London: Do you struggle to get out of bed, feel constantly drained, and rely on pick-me-ups such as protein bars, coffee, and sugary treats to get you through the day? If so, you’re far from alone. Research reveals one in three people admit to being permanently worn out because of the pace of modern life.
As a result, sales of supplements such as ginseng, energy drinks, and power bars have shot up as part of our desperate bid to battle exhaustion, reported Mirror. Ginseng may help stimulate physical and mental activity in people who feel weak and tired. One study of 21 men and 69 women found that ginseng showed good results in helping people with chronic fatigue.
How to Get Rid of Fatigue Naturally
You’re not exercising enough:
Light exercise can reduce fatigue. It might be the last thing you feel like doing, but avoiding exercise because you’re tired actually makes you feel worse.
In a University of Georgia study, sedentary but otherwise healthy adults who began exercising lightly three days a week for just 20 minutes reported feeling less fatigued and more energized after six weeks. This is because regular exercise makes your heart and lungs work more efficiently, delivering oxygen and vital nutrients around the body.
Next time you’re tempted to flop on the sofa, force yourself up for a brisk 10-minute walk – you’ll feel more alert.
You don’t sleep as well as you think:
Switch off gadgets before bedtime otherwise you’ll have broken sleep. Recent research shows many of us survive on so-called ‘junk sleep’ – the kind when we wake up frequently throughout the night. It doesn’t replenish our energy levels as well as long stretches of continuous sleep.
Junk sleep can be caused by stress, but also by over-stimulating the brain too close to bedtime. For example, checking emails or using tablets and smartphones that emit blue light is found to disrupt sleep by tricking the brain into producing ‘wake-up’ hormones right when you need to wind down.
To avoid junk sleep, you need to develop good sleep hygiene – which means going to bed at a set time, banning screens for an hour beforehand, and developing a wind-down routine that prepares your body for sleep, such as a warm bath, followed by a milky drink and half-an-hour reading something easy-going.
You have iron deficiency:
Dark greens are a good source of iron. Figures show that around a third of women have low iron levels often due to heavy menstruation. Some are even anemic because of the low levels. If you pull down your bottom eyelids and the inner rim looks pale rather than pink, it’s an indicator.
A blood test will pick up any iron problems and you’ll be prescribed tablets to boost levels.
If iron levels are at the lower end of normal, but not anemic, Healthspan’s Head of Nutrition Rob Hobson says: “Include plenty of iron-rich foods in your diets, such as lean meats, dark green vegetables, pulses, and dried fruits, and pair them with foods like citrus fruit high in vitamin C.”

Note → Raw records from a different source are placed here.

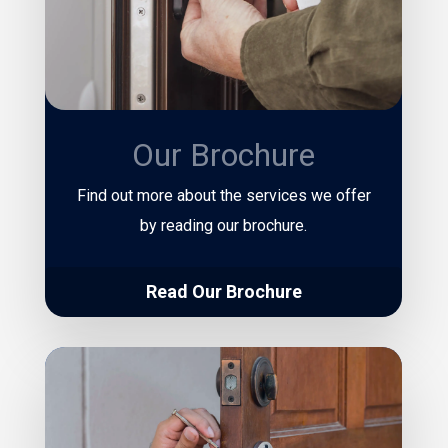
Our Brochure
Find out more about the services we offer
by reading our brochure.
Read Our Brochure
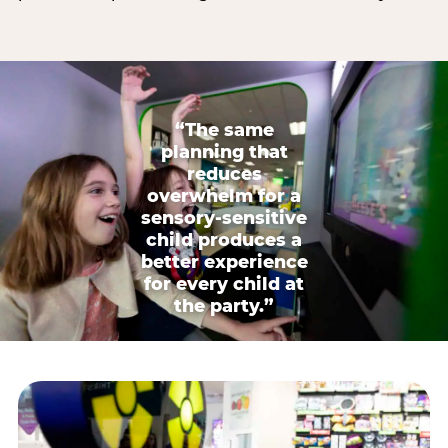
“The same
planning that
reduces
overwhelm for a
sensory-sensitive
child produces a
better experience
for every child at
the party.”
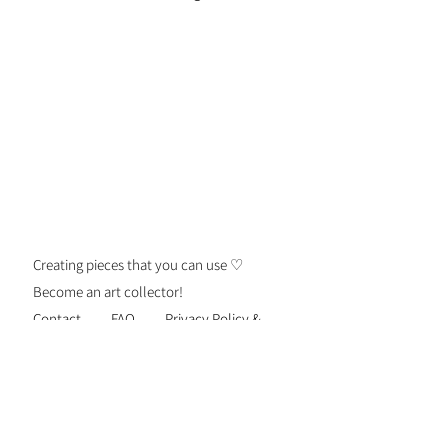
Details: Please refer to your
jewelry care card for proper care.
Creating pieces that you can use ♡
Become an art collector!
Contact
FAQ
Privacy Policy &
Security
Terms of Use
Shipping &
Returns
Be the first to know about new
personalized gift drops, exclusive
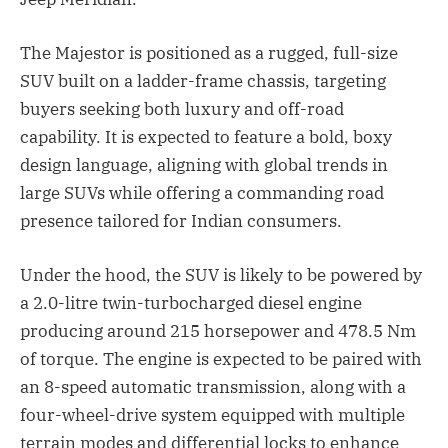
The Majestor is positioned as a rugged, full-size
SUV built on a ladder-frame chassis, targeting
buyers seeking both luxury and off-road
capability. It is expected to feature a bold, boxy
design language, aligning with global trends in
large SUVs while offering a commanding road
presence tailored for Indian consumers.
Under the hood, the SUV is likely to be powered by
a 2.0-litre twin-turbocharged diesel engine
producing around 215 horsepower and 478.5 Nm
of torque. The engine is expected to be paired with
an 8-speed automatic transmission, along with a
four-wheel-drive system equipped with multiple
terrain modes and differential locks to enhance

You’re missing out on vital B-vitamins:
It’s vital to eat foods with B vitamins. Nutritionist Rob Hobson explains: “We all have increasingly busy lives, so it’s essential to provide the body with enough calories and vitamins to get through the day.
“B vitamins are particularly vital as they’re required by the body to convert the food you eat into energy.” “You can find this group of vitamins in grains such as brown rice, barley, and oats, as well as lean proteins such as oily fish and turkey,” says Rob.